With the advent of the Internet of Things (IoT) and connected devices, the amount of data agencies collect continues to grow, as do the challenges associated with managing that data. Handling these big data challenges will require federal IT pros to use new data mining methodologies that are ideal for hybrid cloud environments. These methodologies can improve network efficiency through automated and intelligent decision-making that’s driven by predictive analytics.
Today’s environments require a break from the data analysis methods of the past, which were time-consuming and required an enormous amount of manual labor. Traditionally, data analysis has required massive investments in computational power and teams of data scientists working around the clock to parse the meaning behind the information. That was difficult before the IoT, connected devices, and hybrid cloud environments became commonplace; today, it’s nearly impossible.

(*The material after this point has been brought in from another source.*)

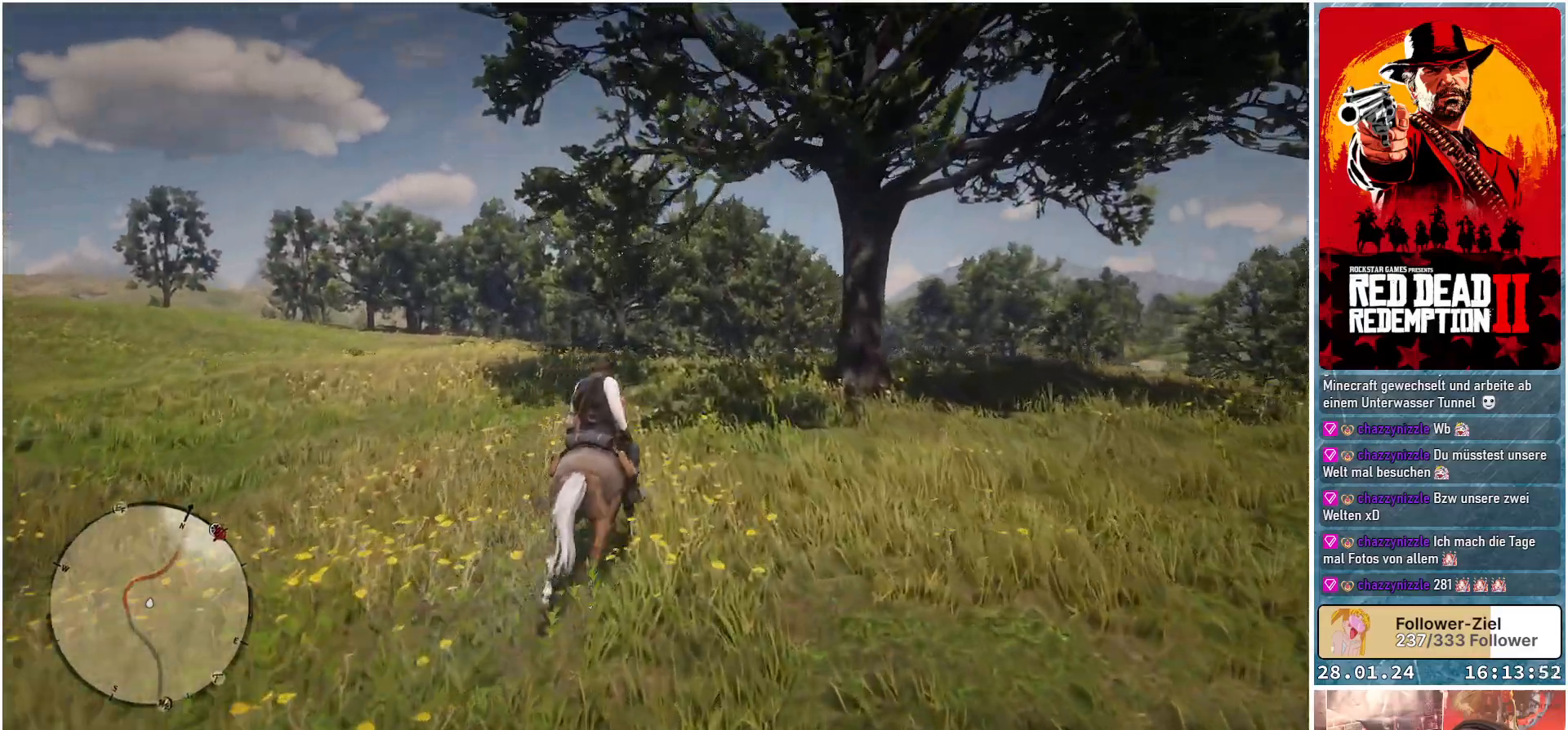
{"buttons": ["A"], "left_stick": "right", "right_stick": "center", "events": [[483, "left_stick", "right"]]}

Data lives across numerous departmental silos—and not to mention multiple IT environments—making it hard for IT departments to keep track of it all. It’s difficult to achieve clear insights into these types of environments using traditional data mining approaches, and even more difficult to take those insights and use them to ensure consistent and flawless network performance.
Agencies need tools that make it easier for federal IT pros to monitor and analyze data that lives both on-premises and across several clouds. Having this cross-stack view of IT data can help agencies compare disparate metrics and events across hybrid infrastructure, identify patterns and the root cause of problems, and analyze historical data to help pinpoint the cause of system behavior.
Predicting the Future
Automated data mining paired with predictive analytics addresses both the need to identify useful data patterns and use that analysis to predict—and prevent—possible network issues. By using predictive analytics, administrators can automatically analyze and act on historical trends in order to predict future states of systems. Past performance issues can be evaluated in conjunction with current environments, enabling networks to “learn” from previous incidents and avert future issues.
With predictive analysis, administrators can be quickly alerted about potential problems so they can address issues before they occur. An administrator might receive an alert regarding their disk space running out, or that a patch will fail upon installation. The system derives this intelligence based on past experiences and known performance issues, and can apply that knowledge to the administrator’s present situation so that network slowdowns or downtime can be proactively prevented. By comparing both historical and recent data, predictive analytics can help IT pros make informed predictions about the future.
Learning from the Past
Administrators can take things a step further and incorporate prescriptive analytics and machine learning into their data analysis mix. While predictive analytics is essential for providing insights into opportunities and highlighting potential risks, prescriptive analytics and machine learning actually provide recommendations to prevent problems, like potential viruses or malware, before they occur across the IT environment. Prescriptive analytics can help agencies overcome threats and react to suspicious behavior by establishing what “normal” network activity looks like.
Using new, modern approaches to data analysis can help agencies make sense of their data and keep their networks running at the utmost efficiency. Predictive and prescriptive analysis, along with machine learning, can help keep networks running smoothly and prevent potential issues before they occur. Each of these approaches will prove invaluable as agencies’ data needs continue to grow.